Usually, the prominent West Broadway barbers are also called upon to do “quick shaves” for the local celebrity participants in the annual fundraiser, but donating their time is also not out of the ordinary for the team.
One dollar from all services and products sold at Hunter & Gunn goes straight back into the community – and the staff is expected to do at least one hour of volunteer work a week. “Everyone does more than that I think,” says owner, Jeremy Regan.
“I’m really, really proud of my staff… for jumping on board with the volunteering.”
In the last two years, Hunter & Gunn has raised $30,000 for Graffiti Art Programming Inc. and The Ladybug Foundation.
This year’s beneficiary, Resource Assistance for Youth, Inc., is on track to receive another generous donation from its neighbourhood barber shop.
Regan has found a formula that works for his business that’s financially viable; he’s able to support his family, give back to the community and help his staff make a good living, while charging relatively low prices for services.
This was all part of his vision when he decided to embark on his own.
After working in pretty much every capacity of the hair industry for over a decade, he left a cozy job at a reputed salon to do things a little differently.
“Basically, I was charging around double what I do now,” says Regan.
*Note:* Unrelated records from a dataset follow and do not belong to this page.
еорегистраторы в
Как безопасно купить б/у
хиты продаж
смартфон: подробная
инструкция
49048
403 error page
At Hunter & Gunn, “we’re starting around the Ultracuts and Super Clips (price point).”
Regan explained the formula for hairdressers is typically to raise prices periodically, during which time they lose about 10 to 15 per cent of their clientele.
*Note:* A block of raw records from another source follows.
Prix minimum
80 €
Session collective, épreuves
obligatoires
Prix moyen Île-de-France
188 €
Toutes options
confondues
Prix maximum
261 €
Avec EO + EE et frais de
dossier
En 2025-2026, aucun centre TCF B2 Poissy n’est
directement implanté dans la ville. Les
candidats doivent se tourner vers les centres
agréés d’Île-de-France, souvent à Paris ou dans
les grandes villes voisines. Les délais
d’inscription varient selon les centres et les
He wanted to reject this formula, and open a barber shop that wouldn’t cause him to lose any clients. “It’s a barber shop for men, women and children,” says Regan. “I had a very big female clientele that I wanted to keep… Why cut off any market?”
On any given day, Regan says you can see the diversity of the clientele popping in and out of the doors at the 567 Broadway establishment – university students, businessmen and women, the LGBTTQ community, and everything in between.
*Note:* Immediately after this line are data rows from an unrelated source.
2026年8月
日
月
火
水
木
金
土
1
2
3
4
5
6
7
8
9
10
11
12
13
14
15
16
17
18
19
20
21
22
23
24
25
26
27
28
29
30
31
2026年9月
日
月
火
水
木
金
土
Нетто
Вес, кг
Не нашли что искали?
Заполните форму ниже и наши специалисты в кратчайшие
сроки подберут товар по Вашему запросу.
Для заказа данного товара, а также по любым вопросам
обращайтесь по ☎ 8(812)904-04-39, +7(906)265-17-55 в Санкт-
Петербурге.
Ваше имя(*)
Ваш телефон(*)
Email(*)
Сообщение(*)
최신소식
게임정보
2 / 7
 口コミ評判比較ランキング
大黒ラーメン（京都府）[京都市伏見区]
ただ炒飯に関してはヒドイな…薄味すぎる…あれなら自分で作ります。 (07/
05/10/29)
People expect to see hipsters with fades and immaculate moustaches whipping through the three chairs, but it’s just as likely to be three women getting cuts and colours, says Regan.
Hunter & Gunn does feature some of the usual hipster bait – nostalgic record player, foosball hockey table, mid-century furniture and gourmet coffee, but the barber shop is inviting to most admirers of the throwback institutions, especially with its superior delivery of hot shaves and fades. And they have a tantalizing spread of fashion and culture magazines laid out among the leather couches waiting to be devoured.
Though they serve a no-fuss no-muss, time-slotted haircut, it’s easy to imagine time drifting by while lingering in the seating area, watching the TV that’s perpetually on at the shop, and enjoying the tunes on vinyl.
Maybe the best part of the Hunter & Gunn experience, besides the comforting sight of the red, white and blue striped relic and jumbled art on the walls reminiscent of a simpler time, is the return to barber shop conversation.
All those topics that are supposed to be off the docket are readily encouraged.
“It’s a place where you talk about sex, religion and politics,” says Regan.